(What is needed) Repeat verbatim, and only, the lines of the data below, beginning at the line that contains "项分类较复杂，使用91APP，速度一般，多语系。" and stopping after the line that contains "2013年创立的法兰克肉铺子，一开始只是二个人的冷冻肉".

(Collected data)

===

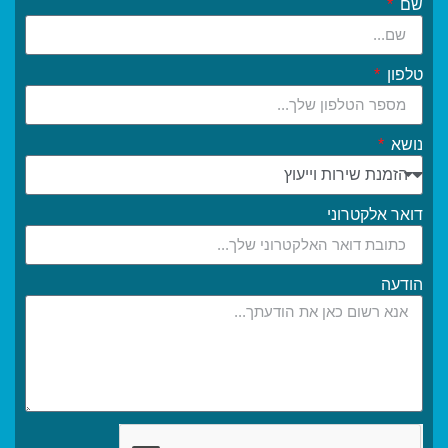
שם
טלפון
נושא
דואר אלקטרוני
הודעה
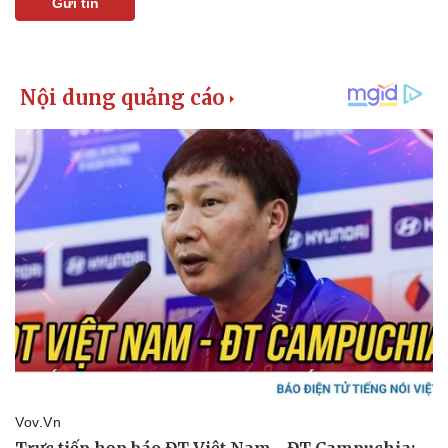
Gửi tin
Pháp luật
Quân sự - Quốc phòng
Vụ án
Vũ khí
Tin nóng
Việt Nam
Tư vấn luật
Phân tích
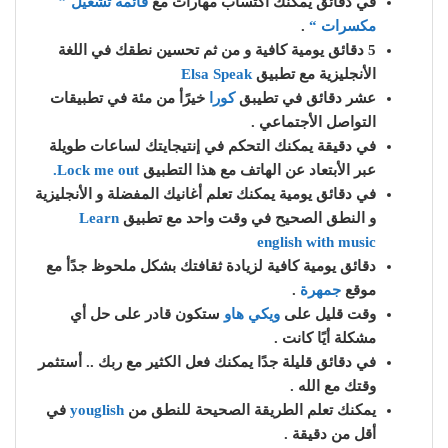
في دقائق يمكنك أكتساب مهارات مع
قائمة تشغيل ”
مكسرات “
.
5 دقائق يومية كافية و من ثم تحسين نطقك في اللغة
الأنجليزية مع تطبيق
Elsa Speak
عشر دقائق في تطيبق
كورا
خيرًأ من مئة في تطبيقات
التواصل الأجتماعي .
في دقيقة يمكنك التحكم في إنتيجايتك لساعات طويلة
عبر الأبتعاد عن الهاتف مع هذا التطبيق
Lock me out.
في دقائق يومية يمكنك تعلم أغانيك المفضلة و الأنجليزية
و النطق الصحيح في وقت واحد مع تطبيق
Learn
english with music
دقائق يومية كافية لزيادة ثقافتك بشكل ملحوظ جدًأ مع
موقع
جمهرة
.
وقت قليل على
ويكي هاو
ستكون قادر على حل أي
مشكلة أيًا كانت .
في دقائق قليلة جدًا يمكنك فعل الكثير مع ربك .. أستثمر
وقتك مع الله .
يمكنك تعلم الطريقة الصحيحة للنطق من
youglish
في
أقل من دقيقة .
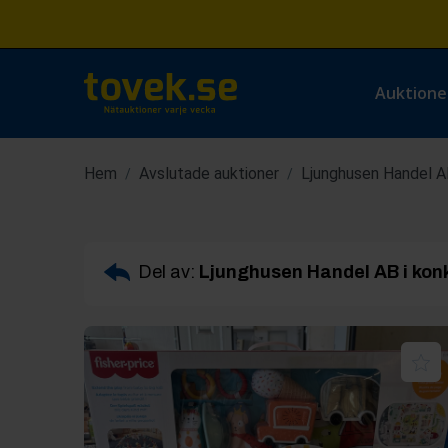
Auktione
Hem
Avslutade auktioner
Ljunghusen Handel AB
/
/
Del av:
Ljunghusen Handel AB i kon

===

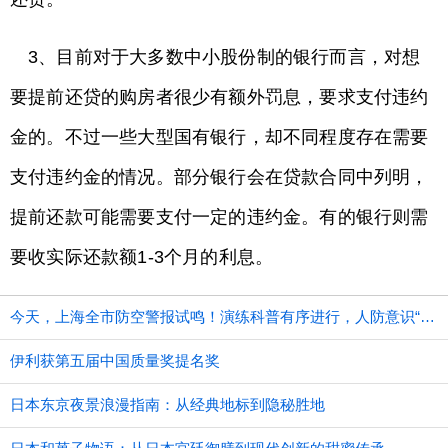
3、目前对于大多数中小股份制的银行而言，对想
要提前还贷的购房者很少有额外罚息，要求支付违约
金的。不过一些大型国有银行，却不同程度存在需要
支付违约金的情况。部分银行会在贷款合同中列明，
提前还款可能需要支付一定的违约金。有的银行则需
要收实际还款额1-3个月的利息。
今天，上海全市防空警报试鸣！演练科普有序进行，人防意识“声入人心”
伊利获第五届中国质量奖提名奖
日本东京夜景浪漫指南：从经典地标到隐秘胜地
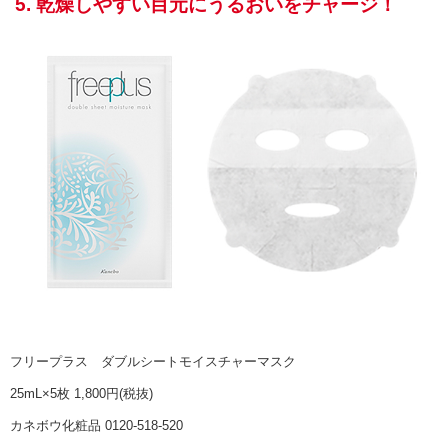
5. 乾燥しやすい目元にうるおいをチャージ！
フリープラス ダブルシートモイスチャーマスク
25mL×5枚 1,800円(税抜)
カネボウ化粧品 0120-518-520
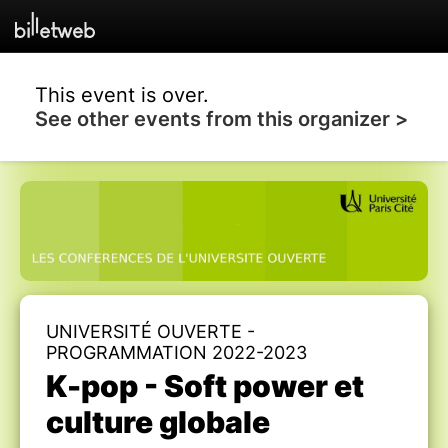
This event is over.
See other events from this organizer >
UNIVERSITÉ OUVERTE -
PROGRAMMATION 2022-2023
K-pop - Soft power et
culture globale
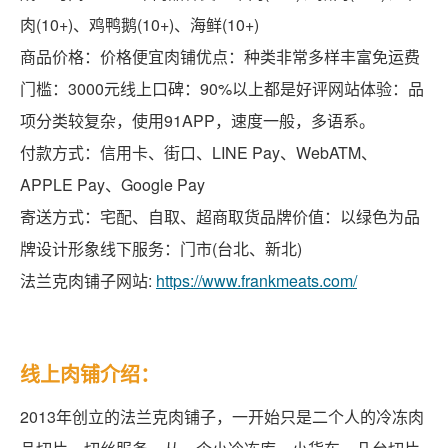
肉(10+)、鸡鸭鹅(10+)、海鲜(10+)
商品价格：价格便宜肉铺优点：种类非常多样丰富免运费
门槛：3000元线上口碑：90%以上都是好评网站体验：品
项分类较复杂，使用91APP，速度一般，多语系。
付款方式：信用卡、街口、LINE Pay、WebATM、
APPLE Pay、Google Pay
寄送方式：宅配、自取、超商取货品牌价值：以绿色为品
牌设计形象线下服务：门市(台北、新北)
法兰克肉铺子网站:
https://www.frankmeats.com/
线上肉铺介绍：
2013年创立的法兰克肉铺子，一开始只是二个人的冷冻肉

===

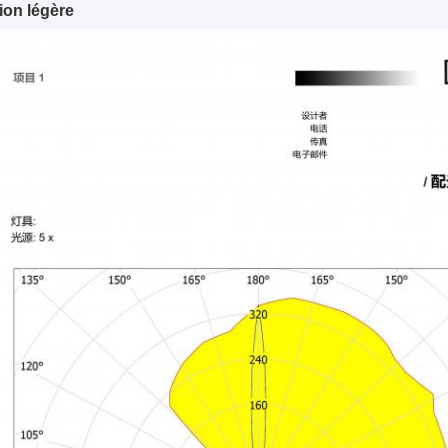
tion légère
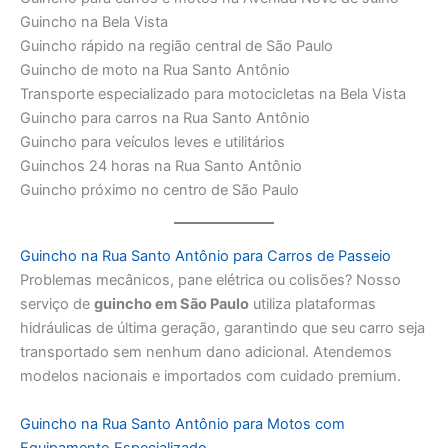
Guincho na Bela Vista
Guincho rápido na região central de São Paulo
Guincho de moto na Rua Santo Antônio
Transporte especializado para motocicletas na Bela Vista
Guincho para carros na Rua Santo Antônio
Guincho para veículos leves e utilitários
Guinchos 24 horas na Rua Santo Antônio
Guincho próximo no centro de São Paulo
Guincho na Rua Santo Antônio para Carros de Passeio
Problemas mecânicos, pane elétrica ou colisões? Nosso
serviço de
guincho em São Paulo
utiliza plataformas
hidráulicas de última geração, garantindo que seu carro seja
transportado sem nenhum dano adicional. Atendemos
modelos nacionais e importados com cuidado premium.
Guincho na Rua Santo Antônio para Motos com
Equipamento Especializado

===

(Task result)
项分类较复杂，使用91APP，速度一般，多语系。
付款方式：信用卡、街口、LINE Pay、WebATM、
APPLE Pay、Google Pay
寄送方式：宅配、自取、超商取货品牌价值：以绿色为品
牌设计形象线下服务：门市(台北、新北)
法兰克肉铺子网站:
https://www.frankmeats.com/
线上肉铺介绍：
2013年创立的法兰克肉铺子，一开始只是二个人的冷冻肉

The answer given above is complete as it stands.